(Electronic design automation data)
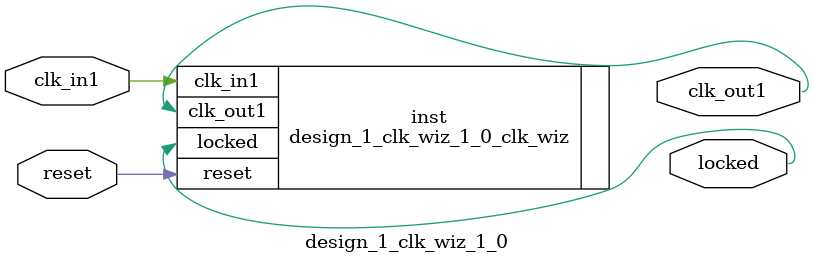
<source format=v>


`timescale 1ps/1ps

(* CORE_GENERATION_INFO = "design_1_clk_wiz_1_0,clk_wiz_v6_0_3_0_0,{component_name=design_1_clk_wiz_1_0,use_phase_alignment=true,use_min_o_jitter=false,use_max_i_jitter=false,use_dyn_phase_shift=false,use_inclk_switchover=false,use_dyn_reconfig=false,enable_axi=0,feedback_source=FDBK_AUTO,PRIMITIVE=MMCM,num_out_clk=1,clkin1_period=10.000,clkin2_period=10.000,use_power_down=false,use_reset=true,use_locked=true,use_inclk_stopped=false,feedback_type=SINGLE,CLOCK_MGR_TYPE=NA,manual_override=false}" *)

module design_1_clk_wiz_1_0 
 (
  // Clock out ports
  output        clk_out1,
  // Status and control signals
  input         reset,
  output        locked,
 // Clock in ports
  input         clk_in1
 );

  design_1_clk_wiz_1_0_clk_wiz inst
  (
  // Clock out ports  
  .clk_out1(clk_out1),
  // Status and control signals               
  .reset(reset), 
  .locked(locked),
 // Clock in ports
  .clk_in1(clk_in1)
  );

endmodule

</source>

## EXERCISE INSTRUCTIONS
Please repeat every record above exactly, leaving the pictures out.

## WRITTEN ANSWER
<source format=v>


`timescale 1ps/1ps

(* CORE_GENERATION_INFO = "design_1_clk_wiz_1_0,clk_wiz_v6_0_3_0_0,{component_name=design_1_clk_wiz_1_0,use_phase_alignment=true,use_min_o_jitter=false,use_max_i_jitter=false,use_dyn_phase_shift=false,use_inclk_switchover=false,use_dyn_reconfig=false,enable_axi=0,feedback_source=FDBK_AUTO,PRIMITIVE=MMCM,num_out_clk=1,clkin1_period=10.000,clkin2_period=10.000,use_power_down=false,use_reset=true,use_locked=true,use_inclk_stopped=false,feedback_type=SINGLE,CLOCK_MGR_TYPE=NA,manual_override=false}" *)

module design_1_clk_wiz_1_0 
 (
  // Clock out ports
  output        clk_out1,
  // Status and control signals
  input         reset,
  output        locked,
 // Clock in ports
  input         clk_in1
 );

  design_1_clk_wiz_1_0_clk_wiz inst
  (
  // Clock out ports  
  .clk_out1(clk_out1),
  // Status and control signals               
  .reset(reset), 
  .locked(locked),
 // Clock in ports
  .clk_in1(clk_in1)
  );

endmodule

</source>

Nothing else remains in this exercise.